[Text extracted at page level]
━━━━━━━━━━━━━━━━
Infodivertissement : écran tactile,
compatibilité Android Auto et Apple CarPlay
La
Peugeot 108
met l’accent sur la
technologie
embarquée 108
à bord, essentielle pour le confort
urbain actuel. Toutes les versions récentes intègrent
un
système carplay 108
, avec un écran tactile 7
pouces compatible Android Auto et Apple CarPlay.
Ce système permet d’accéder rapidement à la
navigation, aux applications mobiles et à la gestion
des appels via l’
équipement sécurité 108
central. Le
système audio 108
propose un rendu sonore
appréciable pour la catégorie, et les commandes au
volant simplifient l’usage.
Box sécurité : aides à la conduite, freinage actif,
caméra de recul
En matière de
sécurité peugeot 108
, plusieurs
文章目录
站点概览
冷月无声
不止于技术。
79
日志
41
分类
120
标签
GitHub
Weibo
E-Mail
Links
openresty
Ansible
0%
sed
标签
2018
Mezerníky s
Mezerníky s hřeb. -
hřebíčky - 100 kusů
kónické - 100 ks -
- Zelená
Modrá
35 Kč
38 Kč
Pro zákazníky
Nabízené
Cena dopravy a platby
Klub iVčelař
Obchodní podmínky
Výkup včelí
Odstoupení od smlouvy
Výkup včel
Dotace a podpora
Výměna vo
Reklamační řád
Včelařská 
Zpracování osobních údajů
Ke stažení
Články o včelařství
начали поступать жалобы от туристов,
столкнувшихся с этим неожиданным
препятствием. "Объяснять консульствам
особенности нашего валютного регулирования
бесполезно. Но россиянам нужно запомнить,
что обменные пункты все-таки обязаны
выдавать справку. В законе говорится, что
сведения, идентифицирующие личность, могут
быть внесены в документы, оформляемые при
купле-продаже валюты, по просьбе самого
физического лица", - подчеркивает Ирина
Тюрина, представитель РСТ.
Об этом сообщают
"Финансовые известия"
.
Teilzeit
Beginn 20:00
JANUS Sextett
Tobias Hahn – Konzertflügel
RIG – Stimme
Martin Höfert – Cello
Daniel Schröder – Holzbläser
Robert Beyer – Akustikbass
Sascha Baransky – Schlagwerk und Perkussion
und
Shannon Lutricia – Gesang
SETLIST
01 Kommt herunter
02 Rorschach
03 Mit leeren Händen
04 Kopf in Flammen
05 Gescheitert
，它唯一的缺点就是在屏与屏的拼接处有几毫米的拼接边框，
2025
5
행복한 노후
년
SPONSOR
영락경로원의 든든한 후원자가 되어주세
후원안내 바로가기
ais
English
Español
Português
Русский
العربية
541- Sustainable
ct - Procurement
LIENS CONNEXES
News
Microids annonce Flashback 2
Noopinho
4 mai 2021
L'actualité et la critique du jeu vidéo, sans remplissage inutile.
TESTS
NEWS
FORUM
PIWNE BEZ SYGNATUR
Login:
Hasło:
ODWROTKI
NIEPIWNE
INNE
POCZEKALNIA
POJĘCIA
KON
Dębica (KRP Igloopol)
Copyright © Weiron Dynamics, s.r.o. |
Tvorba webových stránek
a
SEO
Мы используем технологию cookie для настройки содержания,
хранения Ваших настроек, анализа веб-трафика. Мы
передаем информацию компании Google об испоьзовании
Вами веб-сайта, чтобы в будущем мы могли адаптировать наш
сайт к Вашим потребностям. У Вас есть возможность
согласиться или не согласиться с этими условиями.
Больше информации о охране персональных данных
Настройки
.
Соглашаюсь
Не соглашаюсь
━━━━━━━━━━━━━━━━
Exercise requirements
Please write out every line of the data above word for word, keeping the same order and line breaks.

Response for this exercise
Infodivertissement : écran tactile,
compatibilité Android Auto et Apple CarPlay
La
Peugeot 108
met l’accent sur la
technologie
embarquée 108
à bord, essentielle pour le confort
urbain actuel. Toutes les versions récentes intègrent
un
système carplay 108
, avec un écran tactile 7
pouces compatible Android Auto et Apple CarPlay.
Ce système permet d’accéder rapidement à la
navigation, aux applications mobiles et à la gestion
des appels via l’
équipement sécurité 108
central. Le
système audio 108
propose un rendu sonore
appréciable pour la catégorie, et les commandes au
volant simplifient l’usage.
Box sécurité : aides à la conduite, freinage actif,
caméra de recul
En matière de
sécurité peugeot 108
, plusieurs
文章目录
站点概览
冷月无声
不止于技术。
79
日志
41
分类
120
标签
GitHub
Weibo
E-Mail
Links
openresty
Ansible
0%
sed
标签
2018
Mezerníky s
Mezerníky s hřeb. -
hřebíčky - 100 kusů
kónické - 100 ks -
- Zelená
Modrá
35 Kč
38 Kč
Pro zákazníky
Nabízené
Cena dopravy a platby
Klub iVčelař
Obchodní podmínky
Výkup včelí
Odstoupení od smlouvy
Výkup včel
Dotace a podpora
Výměna vo
Reklamační řád
Včelařská 
Zpracování osobních údajů
Ke stažení
Články o včelařství
начали поступать жалобы от туристов,
столкнувшихся с этим неожиданным
препятствием. "Объяснять консульствам
особенности нашего валютного регулирования
бесполезно. Но россиянам нужно запомнить,
что обменные пункты все-таки обязаны
выдавать справку. В законе говорится, что
сведения, идентифицирующие личность, могут
быть внесены в документы, оформляемые при
купле-продаже валюты, по просьбе самого
физического лица", - подчеркивает Ирина
Тюрина, представитель РСТ.
Об этом сообщают
"Финансовые известия"
.
Teilzeit
Beginn 20:00
JANUS Sextett
Tobias Hahn – Konzertflügel
RIG – Stimme
Martin Höfert – Cello
Daniel Schröder – Holzbläser
Robert Beyer – Akustikbass
Sascha Baransky – Schlagwerk und Perkussion
und
Shannon Lutricia – Gesang
SETLIST
01 Kommt herunter
02 Rorschach
03 Mit leeren Händen
04 Kopf in Flammen
05 Gescheitert
，它唯一的缺点就是在屏与屏的拼接处有几毫米的拼接边框，
2025
5
행복한 노후
년
SPONSOR
영락경로원의 든든한 후원자가 되어주세
후원안내 바로가기
ais
English
Español
Português
Русский
العربية
541- Sustainable
ct - Procurement
LIENS CONNEXES
News
Microids annonce Flashback 2
Noopinho
4 mai 2021
L'actualité et la critique du jeu vidéo, sans remplissage inutile.
TESTS
NEWS
FORUM
PIWNE BEZ SYGNATUR
Login:
Hasło:
ODWROTKI
NIEPIWNE
INNE
POCZEKALNIA
POJĘCIA
KON
Dębica (KRP Igloopol)
Copyright © Weiron Dynamics, s.r.o. |
Tvorba webových stránek
a
SEO
Мы используем технологию cookie для настройки содержания,
хранения Ваших настроек, анализа веб-трафика. Мы
передаем информацию компании Google об испоьзовании
Вами веб-сайта, чтобы в будущем мы могли адаптировать наш
сайт к Вашим потребностям. У Вас есть возможность
согласиться или не согласиться с этими условиями.
Больше информации о охране персональных данных
Настройки
.
Соглашаюсь
Не соглашаюсь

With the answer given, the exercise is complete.